***** Page extract
By the way, a couple of years ago the York did a Jolson show (which has recently re-opened in Union Square) and in this case I felt that Stephen Mo Hanan did capture the Jolson I always read about. I could never understand what was so great about Jolson from movies and records, but I actually felt that I was watching Jolson himself and can now understand why he was considered the world's greatest entertainer (plus the show featured Nancy Anderson, wonderful as both Ruby Keeler and Mae West). This was the only time that a "not the real (fill in the blank) but an amazing simulation" type show actually made me feel I was watching the real performer.
Posted by William E. Lurie @ 11/26/2002 09:19 AM PST
See Spot. See Spot run. Run to Dick. Run to Jane. See Spot run to Dick and Jane.
Posted by Puff @ 11/26/2002 09:21 AM PST
Ok...I think we've all had our fair share of pant slippage on stage and falls and what not...here's my version:
Picture it...a small theatre with a center aisle, at the dramatic climax of an otherwise unexciting show, the young leade comes running down the aisle to stop the villian. Well, the carpet was slick and so were his shoes. He tripped and slid most of the way down the aisle and smashed into the lip of the stage, creating a huge hole. He stands up, leg bloody and pants torn, loses his footing and falls backwards into the emergancy exit flooding the dark theatre with nauseatingly bright sunlight (it was a matinee). He gets up, finishes what is left of the scene and runs offstage. He is immediately met by two actors and the stage manager who carry him to the dressing room, clean his bloody leg, wrap an icepack around it and stitch his pants, just in time for him to be pushed out on stage, limping and in extreme pain, for the show's finale. Of course, the audience gave him an ovation for his re-entrance.
And you, guessed it, that actor was me...and they wonder why I don't do it any more???
**********
***** Given information
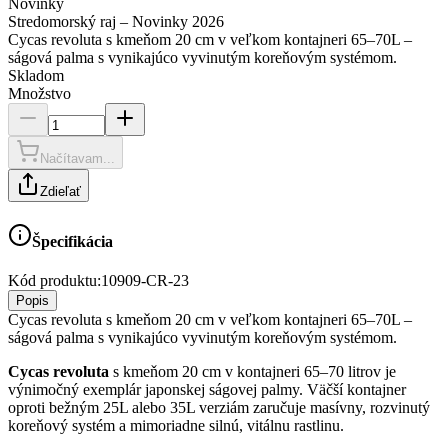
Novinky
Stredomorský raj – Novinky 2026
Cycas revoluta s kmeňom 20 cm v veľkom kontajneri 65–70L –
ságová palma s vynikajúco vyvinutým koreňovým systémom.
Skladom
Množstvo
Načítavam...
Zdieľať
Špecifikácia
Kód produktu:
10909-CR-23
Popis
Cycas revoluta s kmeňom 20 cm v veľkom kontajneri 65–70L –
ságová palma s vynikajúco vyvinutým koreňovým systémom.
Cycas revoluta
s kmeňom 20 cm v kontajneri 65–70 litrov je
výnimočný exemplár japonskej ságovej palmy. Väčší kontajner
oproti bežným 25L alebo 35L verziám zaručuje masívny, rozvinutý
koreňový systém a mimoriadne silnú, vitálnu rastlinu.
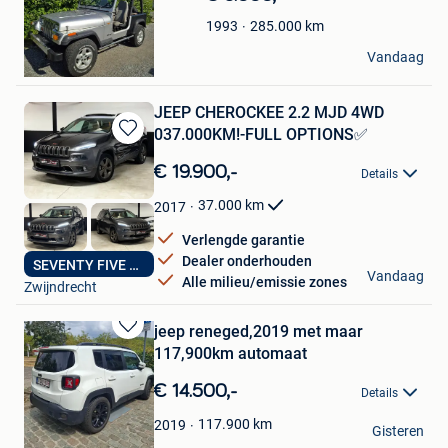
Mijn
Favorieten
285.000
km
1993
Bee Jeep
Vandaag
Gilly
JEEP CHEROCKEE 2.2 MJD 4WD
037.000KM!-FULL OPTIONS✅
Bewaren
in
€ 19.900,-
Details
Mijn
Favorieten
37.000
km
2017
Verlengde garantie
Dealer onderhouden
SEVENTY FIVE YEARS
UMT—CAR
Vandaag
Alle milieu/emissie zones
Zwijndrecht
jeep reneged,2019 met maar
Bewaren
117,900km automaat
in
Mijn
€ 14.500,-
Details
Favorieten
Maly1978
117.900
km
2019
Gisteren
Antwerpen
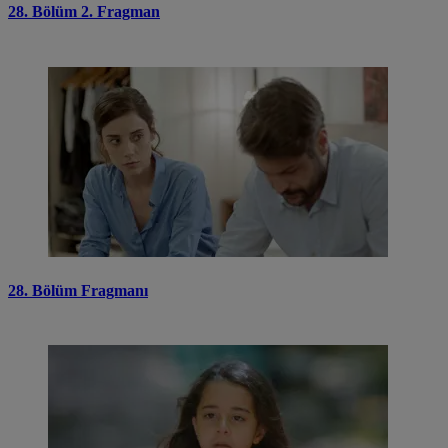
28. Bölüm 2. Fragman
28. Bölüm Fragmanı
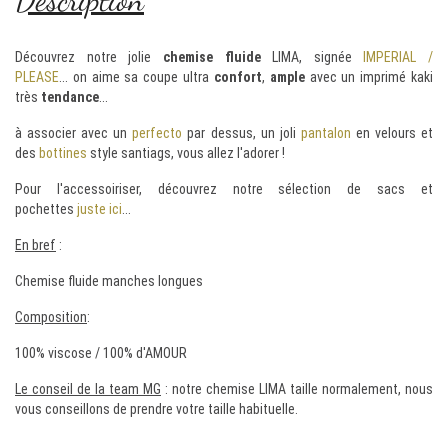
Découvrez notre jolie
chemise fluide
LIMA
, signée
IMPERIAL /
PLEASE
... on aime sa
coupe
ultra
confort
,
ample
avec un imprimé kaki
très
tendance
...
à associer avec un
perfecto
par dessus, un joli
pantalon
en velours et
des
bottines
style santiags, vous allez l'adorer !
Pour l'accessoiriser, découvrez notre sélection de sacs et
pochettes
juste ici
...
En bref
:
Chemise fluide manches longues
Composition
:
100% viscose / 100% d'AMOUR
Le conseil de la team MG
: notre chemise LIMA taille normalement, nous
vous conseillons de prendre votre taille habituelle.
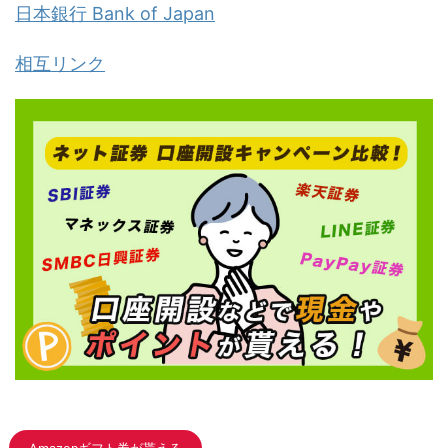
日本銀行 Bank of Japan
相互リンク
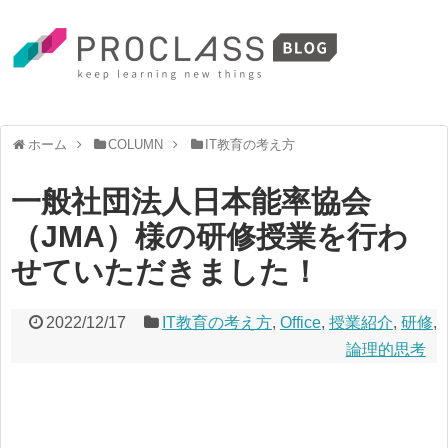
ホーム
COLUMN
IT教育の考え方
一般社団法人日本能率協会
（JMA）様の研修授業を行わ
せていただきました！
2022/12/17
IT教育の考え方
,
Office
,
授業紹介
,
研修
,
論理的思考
**********
▶ **Actions to take**:
1. In the theater forum posts, who played both Ruby Keeler and Mae West in the Jolson show?
2. Repeat the theater forum posts word for word from "By the way, a" to "the real performer.".

▶ **Answers to the exercise**:
1. Nancy Anderson

2.
By the way, a couple of years ago the York did a Jolson show (which has recently re-opened in Union Square) and in this case I felt that Stephen Mo Hanan did capture the Jolson I always read about. I could never understand what was so great about Jolson from movies and records, but I actually felt that I was watching Jolson himself and can now understand why he was considered the world's greatest entertainer (plus the show featured Nancy Anderson, wonderful as both Ruby Keeler and Mae West). This was the only time that a "not the real (fill in the blank) but an amazing simulation" type show actually made me feel I was watching the real performer.